Hmm, no ideas so far, but if that helps you rule out anything, I ran your docker run command and got the expected nvidia-smi output.

❯ nix-info -m

  • system: "x86_64-linux"
  • host os: Linux 6.1.19, NixOS, 23.05 (Stoat), 23.05.20230314.7067edc
  • multi-user?: yes
  • sandbox: yes
  • version: nix-env (Nix) 2.10.3
  • channels(ss): "nixgl"
  • channels(root): "nixgl, nixos-21.05.2132.733682c3292"
  • nixpkgs: /etc/nixpkgs/channels/nixpkgs
❯ nix eval $(readlink -f /etc/nixos)#nixosConfigurations.$(hostname).config.hardware.opengl --json --read-only --apply 'x: with builtins; let isDerivation = y: (y.outPath or "") == "derivation"; fmt = y: let r = tryEval (if isDerivation y then y.outPath else if isAttrs y then mapAttrs (_: fmt) y else if isList y then map fmt y else if isFunction y then "<FUNCTION>" else (toString y)); in if r.success then r.value else "<ERROR>"; in fmt x' | jq
{
  "driSupport": "1",
  "driSupport32Bit": "1",
  "enable": "1",
  "extraPackages": [
    "/nix/store/v23silmnf6b650crz2g2l06yd314g9hh-nvidia-x11-525.89.02-6.1.19",
    "/nix/store/4vk2nczjlkjcpyi27mgv502x56g16wk2-nvidia-vaapi-driver-0.0.8"
  ],
  "extraPackages32": [
    "/nix/store/b00bqq064wyiv7pckxgjxvgjn5fgk0sj-nvidia-x11-525.89.02-6.1.19-lib32",
    "/nix/store/6jcbwama0gcr7l0nh46lps281r62vcmp-nvidia-vaapi-driver-0.0.8"
  ],
  "package": "/nix/store/j5j4r8waw956z2xslbngiyx20kzcn6lj-mesa-22.3.5-drivers",
  "package32": "/nix/store/r723f7y07dbb8k66ig0kaq9z7c6gaaf5-mesa-22.3.5-drivers",
  "s3tcSupport": "<ERROR>",
  "setLdLibraryPath": ""
}
❯ nix eval $(readlink -f /etc/nixos)#nixosConfigurations.$(hostname).config.virtualisation.docker --json --read-only --apply 'x: with builtins; let isDerivation = y: (y.outPath or "") == "derivation"; fmt = y: let r = tryEval (if isDerivation y then y.outPath else if isAttrs y then mapAttrs (_: fmt) y else if isList y then map fmt y else if isFunction y then "<FUNCTION>" else (toString y)); in if r.success then r.value else "<ERROR>"; in fmt x' | jq
{
  "autoPrune": {
    "dates": "weekly",
    "enable": "",
    "flags": []
  },
  "daemon": {
    "settings": {
      "group": "docker",
      "hosts": [
        "fd://"
      ],
      "live-restore": "1",
      "log-driver": "journald",
      "runtimes": {
        "nvidia": {
          "path": "/nix/store/z0f68lrs2kvwljws8ppr5fqw38myrqax-nvidia-docker/bin/nvidia-container-runtime"
        }
      }
    }
  },
  "enable": "1",
  "enableNvidia": "1",
  "enableOnBoot": "1",
  "extraOptions": "",
  "listenOptions": [
    "/run/docker.sock"
  ],
  "liveRestore": "1",
  "logDriver": "journald",
  "package": "/nix/store/wlz43wbfk2zvsngh1arw46ypb88gr14d-docker-20.10.23",
  "rootless": {
    "daemon": {
      "settings": {}
    },
    "enable": "",
    "package": "/nix/store/wlz43wbfk2zvsngh1arw46ypb88gr14d-docker-20.10.23",
    "setSocketVariable": ""
  },
  "socketActivation": "<ERROR>",
  "storageDriver": ""
}

Thank you for testing! Makes me at least confident that I can solve it somehow on my setup.

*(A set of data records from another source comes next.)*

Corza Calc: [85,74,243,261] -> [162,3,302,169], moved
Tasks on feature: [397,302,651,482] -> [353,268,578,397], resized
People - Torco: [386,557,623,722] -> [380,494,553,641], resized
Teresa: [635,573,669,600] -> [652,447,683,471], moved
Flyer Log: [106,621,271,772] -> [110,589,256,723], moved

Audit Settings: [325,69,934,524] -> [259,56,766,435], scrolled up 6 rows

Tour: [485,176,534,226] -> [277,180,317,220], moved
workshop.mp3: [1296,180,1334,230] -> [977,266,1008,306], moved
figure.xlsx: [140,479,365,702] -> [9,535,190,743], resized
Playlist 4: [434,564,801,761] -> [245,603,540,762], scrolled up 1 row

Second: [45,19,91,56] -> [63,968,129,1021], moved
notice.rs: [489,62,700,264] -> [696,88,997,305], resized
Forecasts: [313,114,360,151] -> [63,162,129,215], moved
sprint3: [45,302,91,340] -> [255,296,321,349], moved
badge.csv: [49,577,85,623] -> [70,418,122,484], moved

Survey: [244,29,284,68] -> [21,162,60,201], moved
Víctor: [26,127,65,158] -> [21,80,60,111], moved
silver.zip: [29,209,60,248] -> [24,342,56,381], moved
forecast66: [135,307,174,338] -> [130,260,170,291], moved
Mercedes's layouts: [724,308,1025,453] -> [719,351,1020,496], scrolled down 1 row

Are you running x11 with the nvidia card?

Yes, I am

The post must be at least 20 characters

I also got this line in my config, I don’t remember the context: systemd.enableUnifiedCgroupHierarchy = false; # otherwise nvidia-docker fails

I finally got it working after adding services.xserver.enable = true; to the nixos configuration.

1 Like

Hm, could it be because of this line?

  config = mkIf cfg.enable {
    ...
    services.xserver.videoDrivers = mkIf (cfg.videoDriver != null) [ cfg.videoDriver ];
    ...
  }

We should’ve actually started with checking whether /run/opengl-driver/lib/libnvidia-ml.so.1 actually existed in the no-xserver configuration :man_facepalming:

2 Likes

for me

  hardware.opengl.enable = true;  # needed for nvidia-docker

was enough to get the /run/opengl-driver/lib/libnvidia-ml.so.1 file and even to start nvidia-docker containers!